Il devait également revoir Wael Afner, l’israélien, mais, cela, Jim Dexter n’avait pas à le savoir.
— Il faudrait connaître quelle est l’articulation exacte entre Forugi et Labaki, fit l’Américain. Pour ma part, je suis persuadé que c’est Forugi qui tire les ficelles. Pour le compte des Services Spéciaux de Téhéran. Seulement, à ce jour, je n’ai rien pu obtenir sur lui. On ne le voit pratiquement jamais, il n’a aucun contact avec personne… Même Songu n’a pas d’informations à son sujet.
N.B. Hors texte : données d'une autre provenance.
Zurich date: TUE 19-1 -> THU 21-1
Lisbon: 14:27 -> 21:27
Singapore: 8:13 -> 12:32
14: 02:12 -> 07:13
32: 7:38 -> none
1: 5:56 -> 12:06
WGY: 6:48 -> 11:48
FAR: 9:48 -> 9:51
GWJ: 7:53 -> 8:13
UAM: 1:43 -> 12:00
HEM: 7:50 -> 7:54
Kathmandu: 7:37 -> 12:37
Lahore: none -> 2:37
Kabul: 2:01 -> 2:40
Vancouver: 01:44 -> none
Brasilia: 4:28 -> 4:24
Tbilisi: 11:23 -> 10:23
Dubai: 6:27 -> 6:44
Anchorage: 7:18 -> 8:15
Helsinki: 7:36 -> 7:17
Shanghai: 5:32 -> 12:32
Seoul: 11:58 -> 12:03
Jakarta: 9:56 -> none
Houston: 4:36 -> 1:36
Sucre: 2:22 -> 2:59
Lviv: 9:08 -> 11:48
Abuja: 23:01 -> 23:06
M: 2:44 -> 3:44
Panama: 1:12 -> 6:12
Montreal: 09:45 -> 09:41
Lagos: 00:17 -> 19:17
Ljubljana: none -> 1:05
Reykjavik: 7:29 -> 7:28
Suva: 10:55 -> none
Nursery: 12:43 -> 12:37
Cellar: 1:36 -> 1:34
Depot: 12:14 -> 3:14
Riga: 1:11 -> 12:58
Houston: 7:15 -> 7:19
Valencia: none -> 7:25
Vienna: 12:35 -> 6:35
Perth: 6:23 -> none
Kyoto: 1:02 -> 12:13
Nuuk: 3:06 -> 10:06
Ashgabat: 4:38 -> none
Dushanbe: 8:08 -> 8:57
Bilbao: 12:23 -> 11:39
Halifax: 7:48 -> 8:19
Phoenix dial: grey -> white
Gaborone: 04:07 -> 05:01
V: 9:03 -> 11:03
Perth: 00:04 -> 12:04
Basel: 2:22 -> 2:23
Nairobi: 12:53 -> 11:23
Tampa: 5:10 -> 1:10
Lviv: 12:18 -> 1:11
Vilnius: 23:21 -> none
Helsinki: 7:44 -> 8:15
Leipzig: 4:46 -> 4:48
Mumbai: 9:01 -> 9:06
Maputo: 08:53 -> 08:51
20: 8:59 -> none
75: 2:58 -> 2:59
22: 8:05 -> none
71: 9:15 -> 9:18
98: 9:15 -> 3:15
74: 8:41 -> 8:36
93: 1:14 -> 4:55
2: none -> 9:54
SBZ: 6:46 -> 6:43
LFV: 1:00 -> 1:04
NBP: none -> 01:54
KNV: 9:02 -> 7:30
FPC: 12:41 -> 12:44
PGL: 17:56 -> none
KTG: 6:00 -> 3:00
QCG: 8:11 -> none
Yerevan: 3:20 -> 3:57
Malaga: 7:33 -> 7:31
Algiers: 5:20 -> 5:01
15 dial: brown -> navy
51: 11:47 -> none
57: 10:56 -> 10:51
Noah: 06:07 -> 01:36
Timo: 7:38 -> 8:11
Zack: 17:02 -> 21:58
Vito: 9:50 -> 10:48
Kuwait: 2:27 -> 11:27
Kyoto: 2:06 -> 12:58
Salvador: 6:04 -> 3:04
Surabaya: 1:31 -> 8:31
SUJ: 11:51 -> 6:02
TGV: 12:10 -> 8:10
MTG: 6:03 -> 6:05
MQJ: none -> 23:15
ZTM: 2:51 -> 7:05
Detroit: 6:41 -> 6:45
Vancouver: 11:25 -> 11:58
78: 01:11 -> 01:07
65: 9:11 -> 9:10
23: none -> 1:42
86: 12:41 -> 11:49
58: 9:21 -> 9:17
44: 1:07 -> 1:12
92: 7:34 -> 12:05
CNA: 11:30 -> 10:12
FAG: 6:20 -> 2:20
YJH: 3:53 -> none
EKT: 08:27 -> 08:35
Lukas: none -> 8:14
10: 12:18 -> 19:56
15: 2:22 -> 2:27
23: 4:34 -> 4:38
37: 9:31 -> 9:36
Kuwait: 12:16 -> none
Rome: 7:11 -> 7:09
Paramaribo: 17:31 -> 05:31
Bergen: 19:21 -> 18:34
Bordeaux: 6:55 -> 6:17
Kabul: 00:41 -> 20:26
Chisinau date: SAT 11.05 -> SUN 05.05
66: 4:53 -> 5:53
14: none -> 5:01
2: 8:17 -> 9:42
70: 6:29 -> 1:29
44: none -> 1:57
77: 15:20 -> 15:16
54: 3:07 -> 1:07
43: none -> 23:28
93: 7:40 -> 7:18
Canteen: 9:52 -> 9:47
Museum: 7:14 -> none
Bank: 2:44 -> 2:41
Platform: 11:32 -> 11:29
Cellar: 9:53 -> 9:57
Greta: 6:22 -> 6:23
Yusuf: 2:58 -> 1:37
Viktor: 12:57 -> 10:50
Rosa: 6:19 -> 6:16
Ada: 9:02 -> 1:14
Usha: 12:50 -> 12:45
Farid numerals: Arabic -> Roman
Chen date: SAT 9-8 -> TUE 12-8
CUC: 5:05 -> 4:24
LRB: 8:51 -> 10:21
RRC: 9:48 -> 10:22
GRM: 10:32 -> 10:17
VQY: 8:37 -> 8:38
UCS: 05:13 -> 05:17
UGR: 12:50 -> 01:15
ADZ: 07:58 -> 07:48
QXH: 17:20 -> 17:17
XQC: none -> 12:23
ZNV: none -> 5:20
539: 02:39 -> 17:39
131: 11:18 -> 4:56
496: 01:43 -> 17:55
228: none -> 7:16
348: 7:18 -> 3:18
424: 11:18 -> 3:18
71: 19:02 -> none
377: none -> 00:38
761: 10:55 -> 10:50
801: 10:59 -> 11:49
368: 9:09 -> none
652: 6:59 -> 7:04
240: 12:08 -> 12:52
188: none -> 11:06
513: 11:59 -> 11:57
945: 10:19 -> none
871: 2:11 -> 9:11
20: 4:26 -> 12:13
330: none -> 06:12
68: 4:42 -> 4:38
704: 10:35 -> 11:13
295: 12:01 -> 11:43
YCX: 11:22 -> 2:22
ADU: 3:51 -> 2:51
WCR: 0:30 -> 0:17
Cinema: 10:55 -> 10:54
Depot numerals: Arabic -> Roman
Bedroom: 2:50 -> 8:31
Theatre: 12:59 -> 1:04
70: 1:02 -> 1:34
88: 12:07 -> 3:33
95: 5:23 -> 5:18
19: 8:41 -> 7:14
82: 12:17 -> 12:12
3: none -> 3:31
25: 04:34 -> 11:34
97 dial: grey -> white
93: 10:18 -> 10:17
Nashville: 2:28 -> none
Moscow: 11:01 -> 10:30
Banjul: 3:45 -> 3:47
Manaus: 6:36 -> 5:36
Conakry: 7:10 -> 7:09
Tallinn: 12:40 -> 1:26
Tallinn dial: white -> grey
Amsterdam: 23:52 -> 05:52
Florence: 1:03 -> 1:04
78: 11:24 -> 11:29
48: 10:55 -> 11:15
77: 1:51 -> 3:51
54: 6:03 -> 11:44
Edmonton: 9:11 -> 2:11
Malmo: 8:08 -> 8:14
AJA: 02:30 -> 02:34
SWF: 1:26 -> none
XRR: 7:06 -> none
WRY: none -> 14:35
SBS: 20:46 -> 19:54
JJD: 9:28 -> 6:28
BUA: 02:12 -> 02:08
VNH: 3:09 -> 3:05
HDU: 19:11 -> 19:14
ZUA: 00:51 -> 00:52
Son chauffeur est iranien et habite dans leur résidence de Hillcot Road.
— Il y a une petite chance avec l’histoire de la standardiste sierra-leonaise qui serait sa maîtresse, lui rappela Malko. Si ce n’est pas un simple racontar. Mais les Intégristes iraniens ne sont pas aussi ascètes qu’ils le prétendent. J’en sais quelque chose [28] Voir La veuve de l’ayatollha .SAS n 78.
. Je revois Rugi demain soir. Si elle me mène à la maîtresse d’Hussein Forugi, cela peut constituer un levier intéressant…
Jim Dexter semblait sceptique. Et inquiet.
— J’espère que Rugi la trouvera, fit-il. En attendant, faites bigrement attention. Freetown, c’est le Far West. Un type comme Labaki est plus puissant que la police.
Malko tapota sa sacoche, qui ne le quittait plus.
— Sans votre Colt, je serais déjà mort. J’ai un avantage sur Hussein Forugi : il ignore comment je vais essayer de l’attaquer. Maintenant, je vais prendre une douche et dormir.
* * *
Hussein Forugi contemplait d’un air morose la brume de chaleur qui flottait sur Freetown. Il allait encore faire une chaleur d’enfer, avec 100 % d’humidité. Il fallait vraiment vouloir servir la Révolution islamique pour venir s’enterrer dans ce coin pourri. Et encore, en haut de Hillcot Road, où il se trouvait la température était un peu plus clémente… La glace lui renvoya l’image de son visage blafard et mal rasé, de ses cheveux collés à son front par la transpiration. Ses petits yeux noirs enfoncés respiraient la méchanceté et la ruse… Ancien informateur de la Savak – la police politique du Shah – il avait dû se montrer particulièrement méritant dans l’ignominie, pour avoir le douteux honneur de se dépasser ensuite dans le même domaine au service des Ayatollahs. On l’avait quand même mis en pénitence dans cet endroit oublié d’Allah afin qu’il puisse s’y perfectionner dans la connaissance du Coran et monter une petite opération bien sanglante. S’il réussissait, il regagnerait Téhéran, promis à un avenir radieux…
Comme chaque matin, il prit la tondeuse munie d’un sabot qui lui permettait d’avoir toujours une barbe de trois jours, conforme à la volonté des Mollahs, puis égalisa soigneusement ses poils noirs. Il posa ensuite sa tondeuse et se débarrassa de son pyjama. Son corps, à la peau très blanche semée de touffes de poils noirs, était plein de bourrelets.